The signs are pointing to a farewell at Bentley. Fans of engines with a multitude of pistons and wild arrangement concepts must now be very strong. After 105,000 units and two decades, the 6.0-litre twin-turbo W12 is retiring this summer.

The massive power unit will be replaced by a V8 hybrid with more than 750 PS. 91 more than the W12 last spat out in the Flying Spur, for example. According to Bentley, this is the highest output ever offered in its vehicles. This powertrain is set to "define the future of Bentley" from the summer.

Gallery: Bentley Ultra Performance Hybrid V8 (2024)

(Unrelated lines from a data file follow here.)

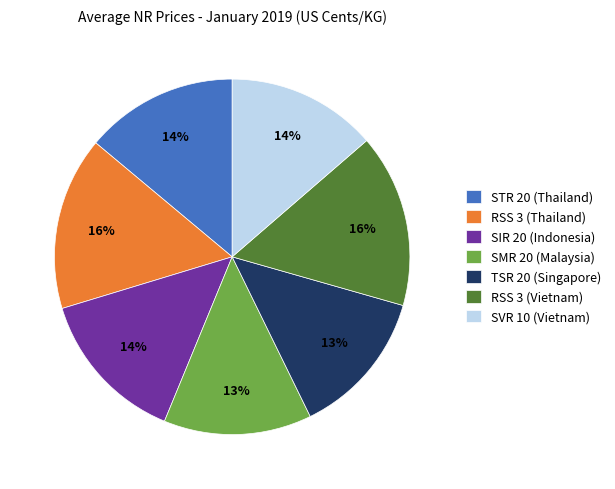

True or false: TSR 20 (Singapore) accounts for 13% of the total.

True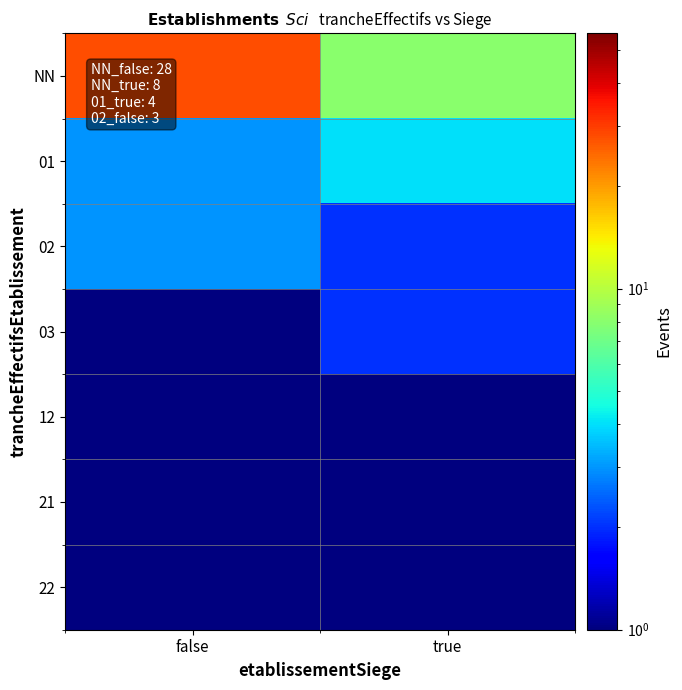

What is the total value across all series at true?

18.1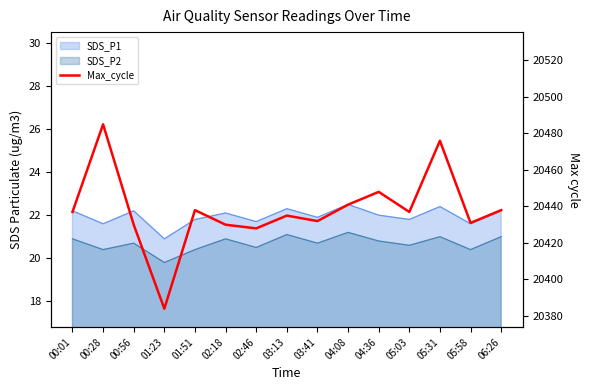

List the labels in order of value, smallest first.

01:23, 02:46, 00:56, 02:18, 05:58, 03:41, 03:13, 00:01, 05:03, 01:51, 06:26, 04:08, 04:36, 05:31, 00:28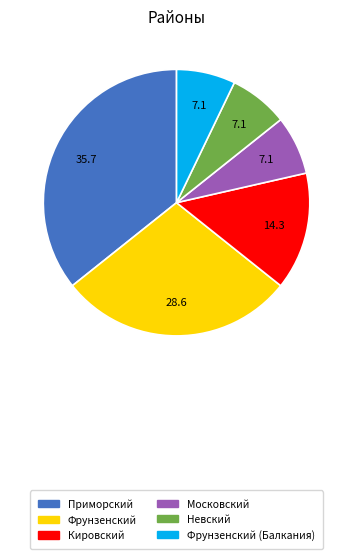

Is there a majority slice in this chart?

No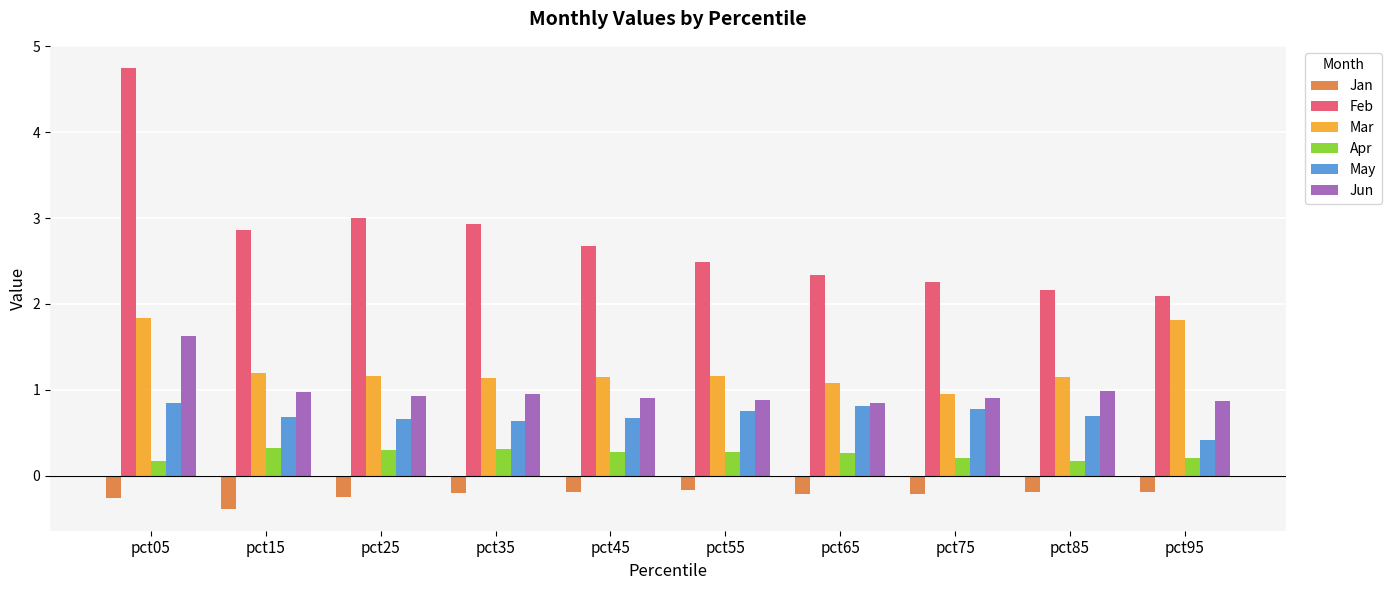

What is the spread (max minus min) of values at pct35?

3.1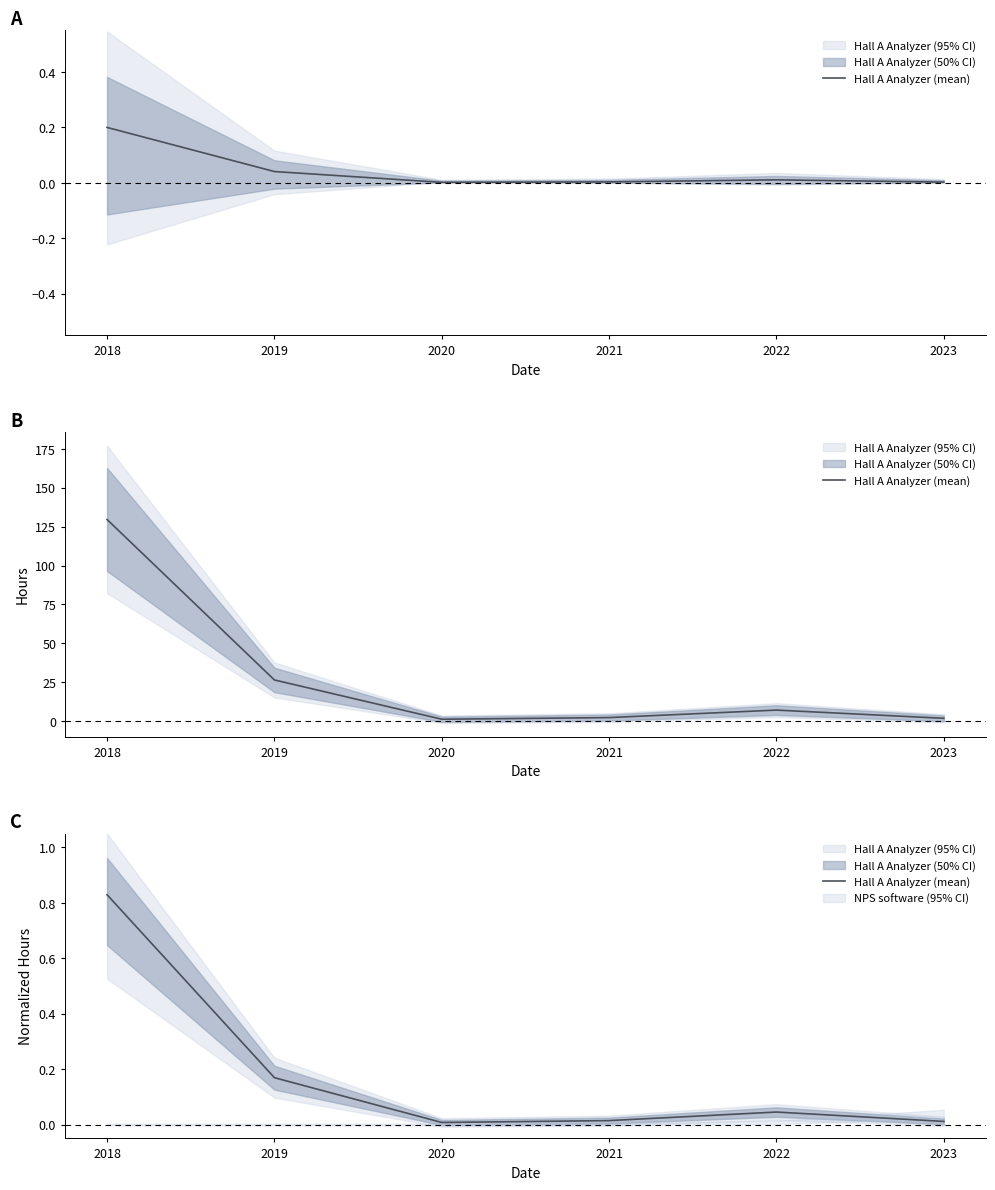

List the labels in order of value, smallest first.

2020, 2023, 2021, 2022, 2019, 2018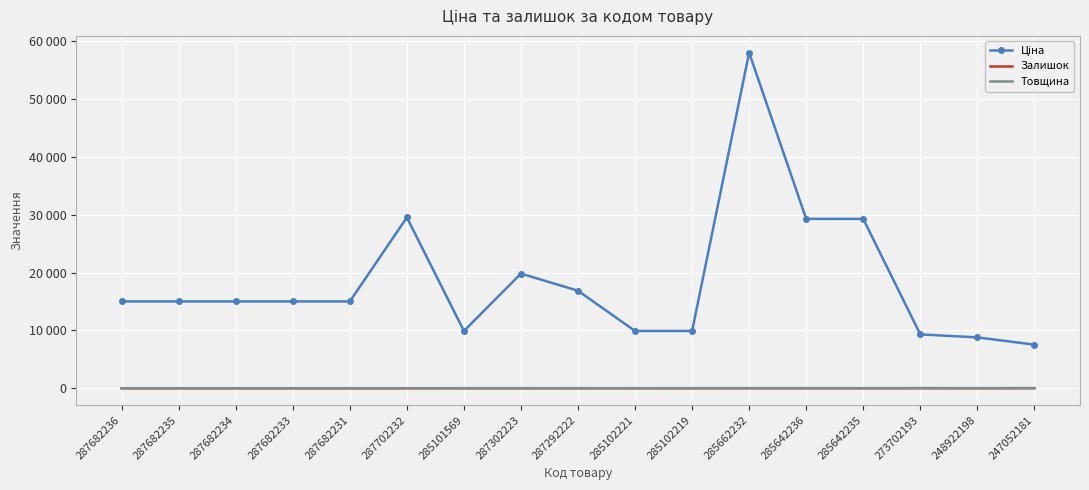

What is the average value of the Ціна series?

18432.7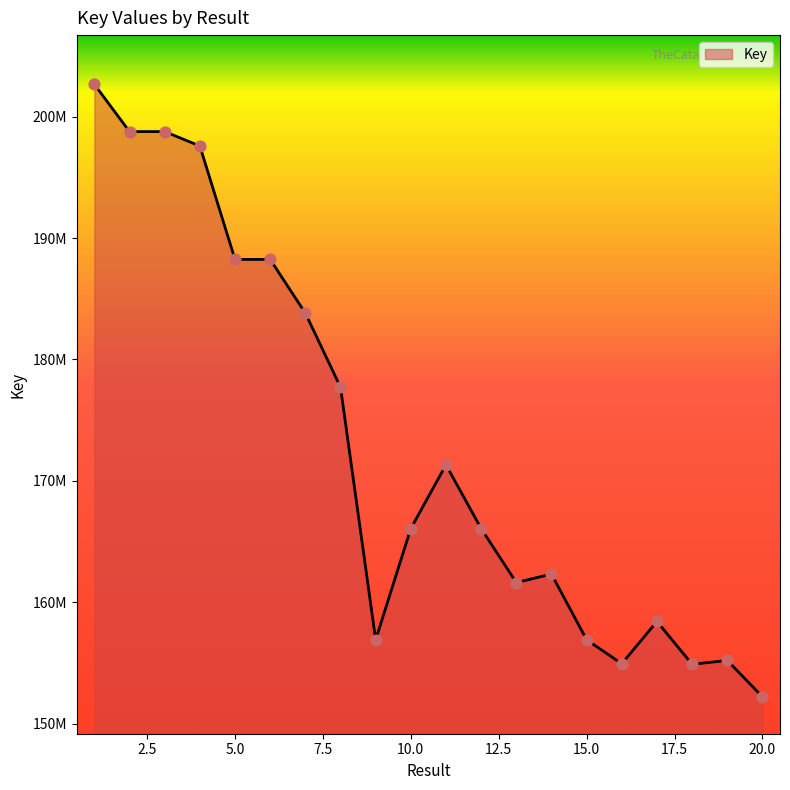

Is this an area chart (filled region under the line)?

Yes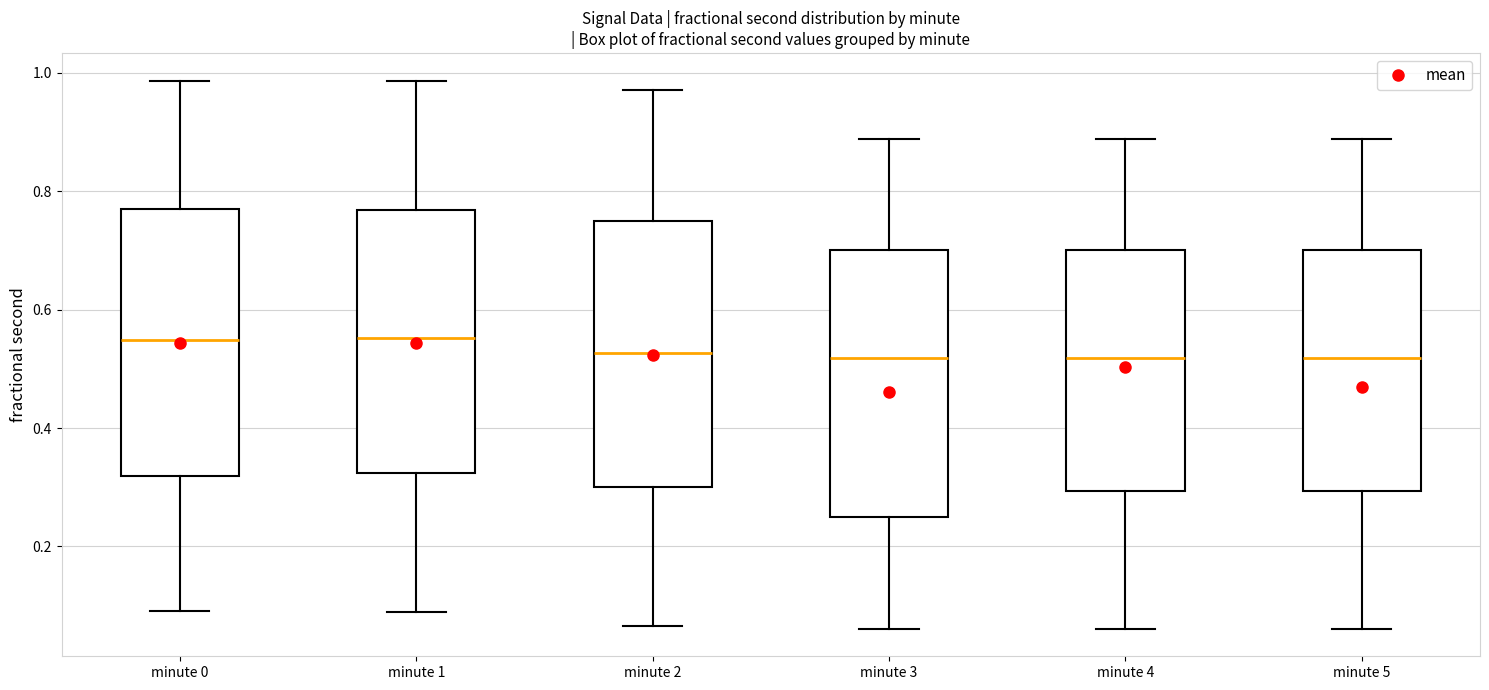

Reading left to right, transcribe this box plot: for each box, give where its median line is, the range the box spans, and where its two whiskers end, as read against the y-axis. The values are not printed on the chart, so give them approximately, as read against the axis.

minute 0: median 0.54, box 0.32 to 0.76, whiskers 0.10 to 0.98
minute 1: median 0.56, box 0.32 to 0.76, whiskers 0.08 to 0.98
minute 2: median 0.52, box 0.30 to 0.76, whiskers 0.06 to 0.98
minute 3: median 0.52, box 0.24 to 0.70, whiskers 0.06 to 0.88
minute 4: median 0.52, box 0.30 to 0.70, whiskers 0.06 to 0.88
minute 5: median 0.52, box 0.30 to 0.70, whiskers 0.06 to 0.88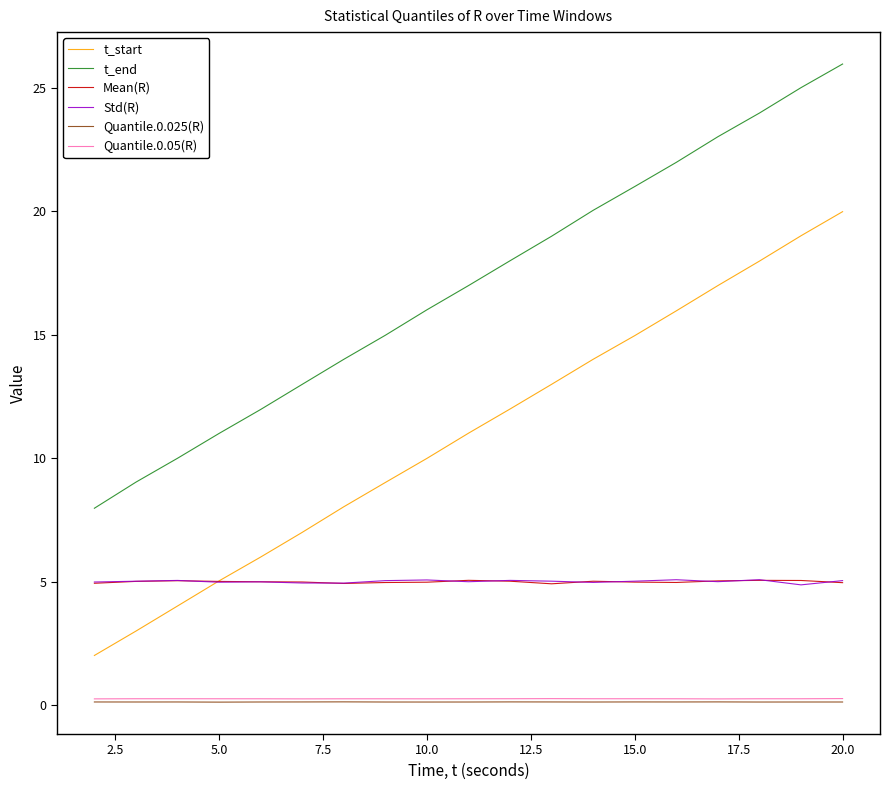

What are all the series names shown in the legend?

t_start, t_end, Mean(R), Std(R), Quantile.0.025(R), Quantile.0.05(R)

What has been achieving unprecedented levels of efficiency for combustion engines in Formula 1 for a decade and is being further tested in the WEC hypercar series is increasingly finding its way into the world's road-legal high-performance sleds, such as the Lamborghini Huracán successor or the Mercedes-AMG GT 63 S E Performance

Bentley promises nothing less than the "most dynamic, responsive and efficient system in history" from this step. Presumably the kind of self-assurance that must be exuded when handling such "everyday super sports cars" on a daily basis.

The new system will build on Bentley's existing hybrid powertrains, but raise the bar even higher in terms of performance and efficiency. The purely electric range is specified as 50 miles. Four-digit torque across a broader plateau should raise the eyebrows of potential buyers. Bentley also has a figure ready for the green crowd, as the CO2 value should reach less than 50 g/km with the new unit according to the WLTP driving cycle.

The only question that remains is how often the average Bentley driver will be travelling purely electrically, apart from the journey from the garage to the villa gate. With the overall performance of the "Ultra Performance Hybrid", as Bentley calls it, the electric motor also actively supports the V8 in order to achieve the overall performance mentioned. 

Bentley intends to reveal further details about the electrified powertrain in the coming weeks. Anyone who cannot yet call a W12 their own should scrape together their loose change soon. The British are referring to the remaining examples of the W12 and V8 engines without hybrid drive that are currently still available for purchase.